• [Task item]: Your copy should match the records exactly, apart from the pictures, which stay out.

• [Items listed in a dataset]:

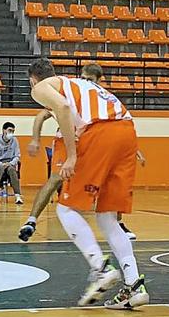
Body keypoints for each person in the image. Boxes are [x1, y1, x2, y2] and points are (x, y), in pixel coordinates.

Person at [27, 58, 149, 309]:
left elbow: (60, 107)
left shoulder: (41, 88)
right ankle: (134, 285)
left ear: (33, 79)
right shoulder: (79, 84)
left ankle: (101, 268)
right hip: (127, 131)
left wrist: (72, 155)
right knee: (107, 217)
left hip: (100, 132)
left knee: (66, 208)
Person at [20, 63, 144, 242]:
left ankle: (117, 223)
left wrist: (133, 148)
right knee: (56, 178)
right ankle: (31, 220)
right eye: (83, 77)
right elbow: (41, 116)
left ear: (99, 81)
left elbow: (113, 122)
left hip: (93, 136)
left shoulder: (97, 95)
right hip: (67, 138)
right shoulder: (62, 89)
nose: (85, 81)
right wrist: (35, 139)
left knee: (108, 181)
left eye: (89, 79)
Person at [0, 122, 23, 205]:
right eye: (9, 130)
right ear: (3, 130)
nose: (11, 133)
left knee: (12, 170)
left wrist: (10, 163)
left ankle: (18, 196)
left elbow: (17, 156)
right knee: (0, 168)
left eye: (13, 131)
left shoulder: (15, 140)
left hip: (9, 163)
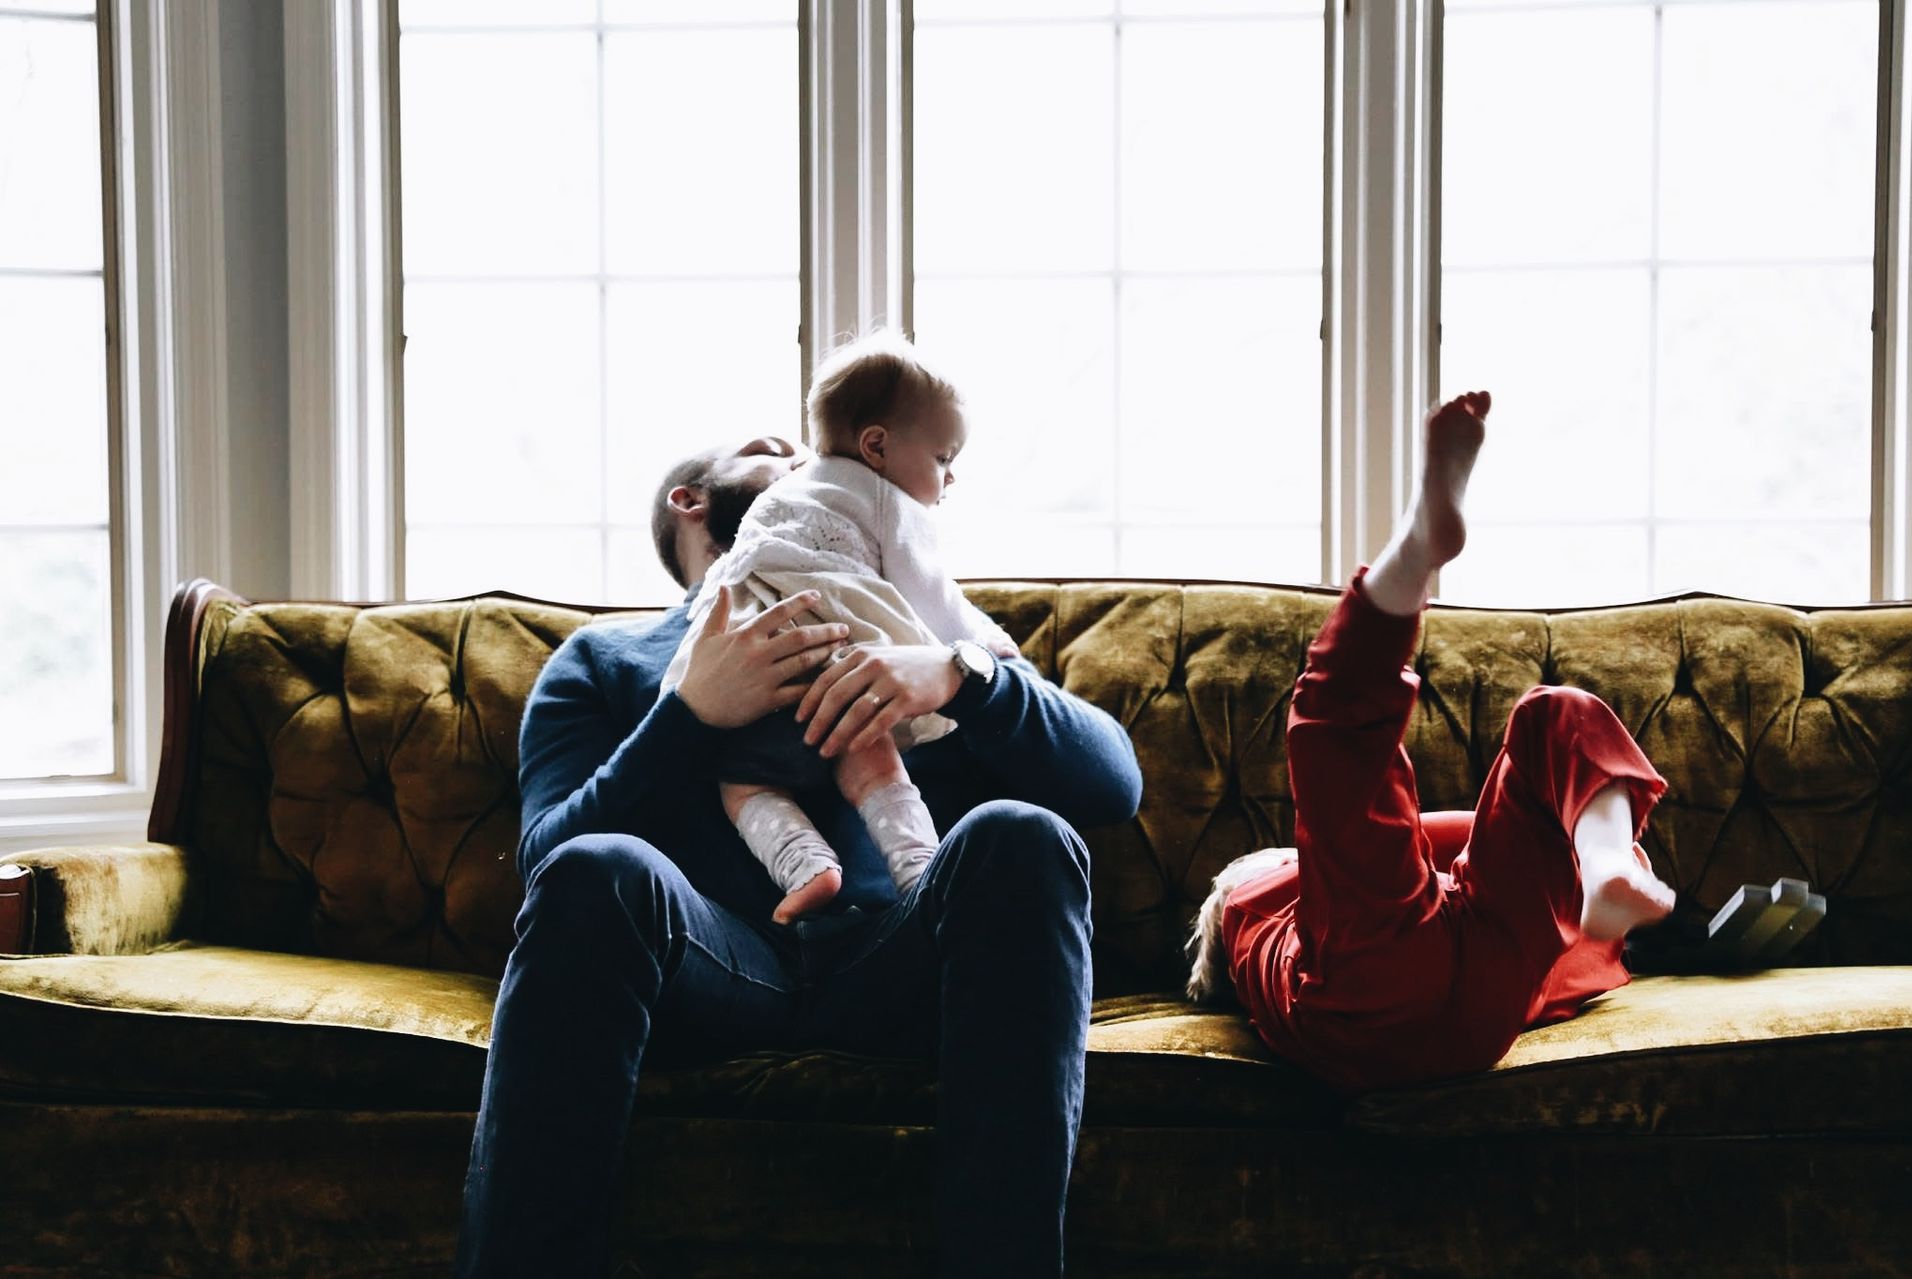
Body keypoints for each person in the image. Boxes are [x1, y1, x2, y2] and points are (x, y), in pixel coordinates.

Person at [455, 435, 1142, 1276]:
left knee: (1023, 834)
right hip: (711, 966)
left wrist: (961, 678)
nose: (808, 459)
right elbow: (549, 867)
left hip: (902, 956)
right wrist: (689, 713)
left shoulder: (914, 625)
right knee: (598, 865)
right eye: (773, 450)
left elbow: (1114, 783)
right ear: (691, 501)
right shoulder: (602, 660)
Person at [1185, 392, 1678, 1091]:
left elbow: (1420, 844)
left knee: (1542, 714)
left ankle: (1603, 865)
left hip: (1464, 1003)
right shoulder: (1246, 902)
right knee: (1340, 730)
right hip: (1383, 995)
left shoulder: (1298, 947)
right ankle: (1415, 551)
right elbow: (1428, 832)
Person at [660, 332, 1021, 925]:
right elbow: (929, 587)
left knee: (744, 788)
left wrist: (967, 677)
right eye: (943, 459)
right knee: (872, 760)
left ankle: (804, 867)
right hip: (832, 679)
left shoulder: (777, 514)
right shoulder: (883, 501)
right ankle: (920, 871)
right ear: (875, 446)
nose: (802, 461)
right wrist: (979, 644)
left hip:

• [Output for this task]:
Body keypoints for each person in the image. Boxes are [x1, y1, x2, y2] and points are (x, y), in pixel coordinates.

Person at [27, 58, 149, 309]:
left elbow: (60, 107)
left shoulder: (41, 88)
right ankle: (134, 285)
left ear: (33, 79)
right shoulder: (79, 84)
left ankle: (101, 268)
right hip: (127, 131)
left wrist: (72, 155)
right knee: (107, 217)
left hip: (100, 132)
left knee: (66, 208)
Person at [20, 63, 144, 242]:
left ankle: (117, 223)
left wrist: (133, 148)
right knee: (56, 178)
right ankle: (31, 220)
right eye: (83, 77)
right elbow: (41, 116)
left ear: (99, 81)
left elbow: (113, 122)
left hip: (93, 136)
left shoulder: (97, 95)
right hip: (67, 138)
right shoulder: (62, 89)
nose: (85, 81)
right wrist: (35, 139)
left knee: (108, 181)
left eye: (89, 79)
Person at [0, 122, 23, 205]:
right eye: (9, 130)
right ear: (3, 130)
nose: (11, 133)
left knee: (12, 170)
left wrist: (10, 163)
left ankle: (18, 196)
left elbow: (17, 156)
right knee: (0, 168)
left eye: (13, 131)
left shoulder: (15, 140)
left hip: (9, 163)
Body keypoints for each person in the image. Boxes are [x1, y1, x2, y2] and points are (x, y), in pixel coordinates.

Person at [455, 435, 1142, 1276]:
left knee: (1023, 834)
right hip: (711, 966)
left wrist: (961, 678)
nose: (808, 459)
right elbow: (549, 867)
left hip: (902, 956)
right wrist: (689, 713)
left shoulder: (914, 625)
right knee: (598, 865)
right eye: (773, 450)
left elbow: (1114, 783)
right ear: (691, 501)
right shoulder: (602, 660)
Person at [1185, 392, 1678, 1091]:
left elbow: (1420, 844)
left knee: (1542, 714)
left ankle: (1603, 865)
left hip: (1464, 1003)
right shoulder: (1246, 902)
right knee: (1340, 730)
right hip: (1383, 995)
left shoulder: (1298, 947)
right ankle: (1415, 551)
right elbow: (1428, 832)
Person at [660, 332, 1021, 925]:
right elbow: (929, 587)
left knee: (744, 788)
left wrist: (967, 677)
right eye: (943, 459)
right knee: (872, 760)
left ankle: (804, 867)
right hip: (832, 679)
left shoulder: (777, 514)
right shoulder: (883, 501)
right ankle: (920, 871)
right ear: (875, 446)
nose: (802, 461)
right wrist: (979, 644)
left hip:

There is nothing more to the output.